As communities of people affected by HIV, we have often done huge amounts of work to prevent further HIV infections. These same communities tend to have much higher incidences of smoking, alcohol use, less exercise and poor diet; yet, we are often silent about these. For people with HIV it is now the case that these things really do matter.
Share your comments and thoughts online at www.positivelife.org.au/talkabout or email editor@positivelife.org.au
References:
- A van Sighem, L Gras, P Reiss, and others. Life Expectancy of Recently Diagnosed Asymptomatic HIV-infected Patients Approaches That of Uninfected Individuals. 17th Conference on Retroviruses & Opportunistic Infections (CROI 2010). San Francisco. February 16-19, 2010.
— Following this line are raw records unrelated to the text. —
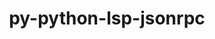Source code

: ---
title: "py-python-lsp-jsonrpc"
layout: cache
categories: [package, develop]
meta: {"compilers": ["gcc@10.2.1", "gcc@7.5.0", "none"], "num_specs": 37, "num_specs_by_stack": {"developer-tools": 4, "developer-tools-aarch64-linux-gnu": 11, "developer-tools-darwin": 9, "developer-tools-manylinux2014": 2, "developer-tools-x86_64_v3-linux-gnu": 11, "root": 37}, "oss": ["centos7", "rhel8", "sequoia", "ubuntu18.04"], "platforms": ["darwin", "linux"], "stacks": ["developer-tools", "developer-tools-aarch64-linux-gnu", "developer-tools-darwin", "developer-tools-manylinux2014", "developer-tools-x86_64_v3-linux-gnu", "root"], "targets": ["aarch64", "x86_64_v3"], "versions": ["1.1.2"]}
spec_details: [{"compiler": "none", "hash": "2gxo7y24zs7vzktin3b4b3n5v3pcmx3q", "os": "rhel8", "platform": "linux", "size": "-", "stacks": ["developer-tools-aarch64-linux-gnu", "root"], "target": "aarch64", "variants": ["build_system=python_pip"], "versions": ["1.1.2"]}, {"compiler": "none", "hash": "2uxx57zm7dtq32eptjvflxdwpxsgybeo", "os": "rhel8", "platform": "linux", "size": "-", "stacks": ["developer-tools-aarch64-linux-gnu", "root"], "target": "aarch64", "variants": ["build_system=python_pip"], "versions": ["1.1.2"]}, {"compiler": "none", "hash": "3gc6tzxfrst5tqhdsfgnf7bmqd4ysycz", "os": "centos7", "platform": "linux", "size": "-", "stacks": ["developer-tools-x86_64_v3-linux-gnu", "root"], "target": "x86_64_v3", "variants": ["build_system=python_pip"], "versions": ["1.1.2"]}, {"compiler": "gcc@7.5.0", "hash": "4evc4l64atjsnreg2b2i56kicwz7lfq2", "os": "ubuntu18.04", "platform": "linux", "size": "-", "stacks": ["developer-tools", "root"], "target": "x86_64_v3", "variants": ["build_system=python_pip"], "versions": ["1.1.2"]}, {"compiler": "none", "hash": "bhugkirsxi3df7de7f4gemfbjs33kdpa", "os": "rhel8", "platform": "linux", "size": "-", "stacks": ["developer-tools-aarch64-linux-gnu", "root"], "target": "aarch64", "variants": ["build_system=python_pip"], "versions": ["1.1.2"]}, {"compiler": "none", "hash": "c5rtmcfrex5q6nvwsanzwfcm2trciabl", "os": "rhel8", "platform": "linux", "size": "-", "stacks": ["developer-tools-aarch64-linux-gnu", "root"], "target": "aarch64", "variants": ["build_system=python_pip"], "versions": ["1.1.2"]}, {"compiler": "none", "hash": "ce5keuhp6xgmedlz7j4u7rk6swxx6p6d", "os": "sequoia", "platform": "darwin", "size": "-", "stacks": ["developer-tools-darwin", "root"], "target": "aarch64", "variants": ["build_system=python_pip"], "versions": ["1.1.2"]}, {"compiler": "none", "hash": "cfzno66f22xftzon2dnczmwmsi4avc5f", "os": "sequoia", "platform": "darwin", "size": "-", "stacks": ["developer-tools-darwin", "root"], "target": "aarch64", "variants": ["build_system=python_pip"], "versions": ["1.1.2"]}, {"compiler": "none", "hash": "coqizfsp5f4jodzlmuy2gvbqqloxgqxz", "os": "centos7", "platform": "linux", "size": "-", "stacks": ["developer-tools-x86_64_v3-linux-gnu", "root"], "target": "x86_64_v3", "variants": ["build_system=python_pip"], "versions": ["1.1.2"]}, {"compiler": "none", "hash": "deh5atnoqwdey4nav7nvwfczktalya4s", "os": "centos7", "platform": "linux", "size": "-", "stacks": ["developer-tools-x86_64_v3-linux-gnu", "root"], "target": "x86_64_v3", "variants": ["build_system=python_pip"], "versions": ["1.1.2"]}, {"compiler": "none", "hash": "dlu2h2x2ox3q736wikttdlvn2sgiihri", "os": "sequoia", "platform": "darwin", "size": "-", "stacks": ["developer-tools-darwin", "root"], "target": "aarch64", "variants": ["build_system=python_pip"], "versions": ["1.1.2"]}, {"compiler": "none", "hash": "dy2yayplzr3bmpb5lebegquadraub5ma", "os": "rhel8", "platform": "linux", "size": "-", "stacks": ["developer-tools-aarch64-linux-gnu", "root"], "target": "aarch64", "variants": ["build_system=python_pip"], "versions": ["1.1.2"]}, {"compiler": "none", "hash": "ephjypftuvn6vytuwbx4l2t52oe36wy6", "os": "sequoia", "platform": "darwin", "size": "-", "stacks": ["developer-tools-darwin", "root"], "target": "aarch64", "variants": ["build_system=python_pip"], "versions": ["1.1.2"]}, {"compiler": "none", "hash": "fep55ykygnbvi3yxpcn5yukvorbft3mu", "os": "centos7", "platform": "linux", "size": "-", "stacks": ["developer-tools-x86_64_v3-linux-gnu", "root"], "target": "x86_64_v3", "variants": ["build_system=python_pip"], "versions": ["1.1.2"]}, {"compiler": "none", "hash": "fib7xlxnrth5pwmnsdsxojiosqvzxxbu", "os": "rhel8", "platform": "linux", "size": "-", "stacks": ["developer-tools-aarch64-linux-gnu", "root"], "target": "aarch64", "variants": ["build_system=python_pip"], "versions": ["1.1.2"]}, {"compiler": "none", "hash": "fsz7himvkzxzvkkibidvuwkc7yowuc2b", "os": "rhel8", "platform": "linux", "size": "-", "stacks": ["developer-tools-aarch64-linux-gnu", "root"], "target": "aarch64", "variants": ["build_system=python_pip"], "versions": ["1.1.2"]}, {"compiler": "none", "hash": "hdfxi2wrlcqu25xs6rmb6hwhnue3a26w", "os": "sequoia", "platform": "darwin", "size": "-", "stacks": ["developer-tools-darwin", "root"], "target": "aarch64", "variants": ["build_system=python_pip"], "versions": ["1.1.2"]}, {"compiler": "none", "hash": "hvw773ji2ud7orka4ghwolezuyluhp3w", "os": "centos7", "platform": "linux", "size": "-", "stacks": ["developer-tools-x86_64_v3-linux-gnu", "root"], "target": "x86_64_v3", "variants": ["build_system=python_pip"], "versions": ["1.1.2"]}, {"compiler": "none", "hash": "i3ghwl3vqrewf3xfehwktqe27lgyc6wb", "os": "centos7", "platform": "linux", "size": "-", "stacks": ["developer-tools-x86_64_v3-linux-gnu", "root"], "target": "x86_64_v3", "variants": ["build_system=python_pip"], "versions": ["1.1.2"]}, {"compiler": "none", "hash": "ic7lzke7675rs5bpf5d7t4su46mo5wmw", "os": "centos7", "platform": "linux", "size": "-", "stacks": ["developer-tools-x86_64_v3-linux-gnu", "root"], "target": "x86_64_v3", "variants": ["build_system=python_pip"], "versions": ["1.1.2"]}, {"compiler": "none", "hash": "izgs4ilfdie46ukx5ny3lru263ohsuzj", "os": "rhel8", "platform": "linux", "size": "-", "stacks": ["developer-tools-aarch64-linux-gnu", "root"], "target": "aarch64", "variants": ["build_system=python_pip"], "versions": ["1.1.2"]}, {"compiler": "none", "hash": "j5hz54zbnyobzjn4zgfj6jufzwmatfh2", "os": "sequoia", "platform": "darwin", "size": "-", "stacks": ["developer-tools-darwin", "root"], "target": "aarch64", "variants": ["build_system=python_pip"], "versions": ["1.1.2"]}, {"compiler": "gcc@7.5.0", "hash": "kj32k6r4raqx43a3pwzz7psoepsxgyzi", "os": "ubuntu18.04", "platform": "linux", "size": "-", "stacks": ["developer-tools", "root"], "target": "x86_64_v3", "variants": ["build_system=python_pip"], "versions": ["1.1.2"]}, {"compiler": "none", "hash": "llhebompsjdjzp2qodsvrrhdg3dnxjc3", "os": "centos7", "platform": "linux", "size": "-", "stacks": ["developer-tools-x86_64_v3-linux-gnu", "root"], "target": "x86_64_v3", "variants": ["build_system=python_pip"], "versions": ["1.1.2"]}, {"compiler": "gcc@10.2.1", "hash": "n4w3tuupkdl5lt6q2c5lhyo2eu5zh24m", "os": "centos7", "platform": "linux", "size": "-", "stacks": ["developer-tools-manylinux2014", "root"], "target": "x86_64_v3", "variants": ["build_system=python_pip"], "versions": ["1.1.2"]}, {"compiler": "none", "hash": "ooclwatarjca3oe2ntg3mkeakdjjc4lm", "os": "centos7", "platform": "linux", "size": "-", "stacks": ["developer-tools-x86_64_v3-linux-gnu", "root"], "target": "x86_64_v3", "variants": ["build_system=python_pip"], "versions": ["1.1.2"]}, {"compiler": "none", "hash": "pkqqiyc3ruvh35dnvce7e3qj7xqtsrcn", "os": "centos7", "platform": "linux", "size": "-", "stacks": ["developer-tools-x86_64_v3-linux-gnu", "root"], "target": "x86_64_v3", "variants": ["build_system=python_pip"], "versions": ["1.1.2"]}, {"compiler": "none", "hash": "sirk7qms2hnwajxovxfy66ri3xlwprtv", "os": "rhel8", "platform": "linux", "size": "-", "stacks": ["developer-tools-aarch64-linux-gnu", "root"], "target": "aarch64", "variants": ["build_system=python_pip"], "versions": ["1.1.2"]}, {"compiler": "gcc@10.2.1", "hash": "tb6d56adth25ksetteokguv5xi4grvzd", "os": "centos7", "platform": "linux", "size": "-", "stacks": ["developer-tools-manylinux2014", "root"], "target": "x86_64_v3", "variants": ["build_system=python_pip"], "versions": ["1.1.2"]}, {"compiler": "gcc@7.5.0", "hash": "tcwitlzzc2r6s5lhd5msvujqy6xjrhpa", "os": "ubuntu18.04", "platform": "linux", "size": "-", "stacks": ["developer-tools", "root"], "target": "x86_64_v3", "variants": ["build_system=python_pip"], "versions": ["1.1.2"]}, {"compiler": "none", "hash": "tgrm7ajrttf452vcn4fiq3tfl6mpwb4w", "os": "sequoia", "platform": "darwin", "size": "-", "stacks": ["developer-tools-darwin", "root"], "target": "aarch64", "variants": ["build_system=python_pip"], "versions": ["1.1.2"]}, {"compiler": "none", "hash": "tmnyffwgcggihlml5kne2asgfymc7y2m", "os": "centos7", "platform": "linux", "size": "-", "stacks": ["developer-tools-x86_64_v3-linux-gnu", "root"], "target": "x86_64_v3", "variants": ["build_system=python_pip"], "versions": ["1.1.2"]}, {"compiler": "none", "hash": "uvlk27ie6ixz4dnwvfehwxsb7j3xnbxz", "os": "sequoia", "platform": "darwin", "size": "-", "stacks": ["developer-tools-darwin", "root"], "target": "aarch64", "variants": ["build_system=python_pip"], "versions": ["1.1.2"]}, {"compiler": "none", "hash": "vnyaw3dkfxfevrgtimlc2jmptzw6zbwf", "os": "rhel8", "platform": "linux", "size": "-", "stacks": ["developer-tools-aarch64-linux-gnu", "root"], "target": "aarch64", "variants": ["build_system=python_pip"], "versions": ["1.1.2"]}, {"compiler": "gcc@7.5.0", "hash": "vqkhe65u7auvl7gznzduuothbpdvocgz", "os": "ubuntu18.04", "platform": "linux", "size": "-", "stacks": ["developer-tools", "root"], "target": "x86_64_v3", "variants": ["build_system=python_pip"], "versions": ["1.1.2"]}, {"compiler": "none", "hash": "wrsjw3o5oiswzpjc6pvg7g5duqpsgzhj", "os": "rhel8", "platform": "linux", "size": "-", "stacks": ["developer-tools-aarch64-linux-gnu", "root"], "target": "aarch64", "variants": ["build_system=python_pip"], "versions": ["1.1.2"]}, {"compiler": "none", "hash": "zwoiid4o3qxsgsdmgawkhf2qyqlqqmmn", "os": "sequoia", "platform": "darwin", "size": "-", "stacks": ["developer-tools-darwin", "root"], "target": "aarch64", "variants": ["build_system=python_pip"], "versions": ["1.1.2"]}]
---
- C Lewden and the Mortality Working Group of COHERE. Time with CD4 Cell Count above 500 cells/mm3 Allows HIV-infected Men, but Not Women, to Reach Similar Mortality Rates to Those of the General Population: A 7-year Analysis.
CROI online
To find out more about CROI or watch the online presentations, visit www.retroconference.org/2010 > Webcasts and Podcasts
You can play audio and slides or video and slides to listen to presentations. The best way to find topics of interest is to search the Session Title tab. Some sessions of interest include:
- Oral Abstracts: Advances in ART
- Oral Abstracts: Long-term Complications: Hearts and Bones
- Oral Abstracts: Neuropathogenesis: Clinical Correlates and Impact of ART
- Oral Abstracts: Treatment Outcomes in Women and Children
- Symposium: New Strategies for a Changing Epidemic
- Symposium: Pathogenesis and Clinical Management of Complications
- Symposium: The Future of HIV Therapeutic Research—The Treatment Agenda
- Themed Discussion: Got Milk? Vitamin D Deficiency Prevalence and Associations
- Themed Discussion: Progression of Atherosclerosis: Role of Inflammation and T Cell Activation
- Themed Discussion: Renal Disease: Mechanisms and Outcomes
Each of these sessions includes multiple presentations and you can skip to the ones that interest you.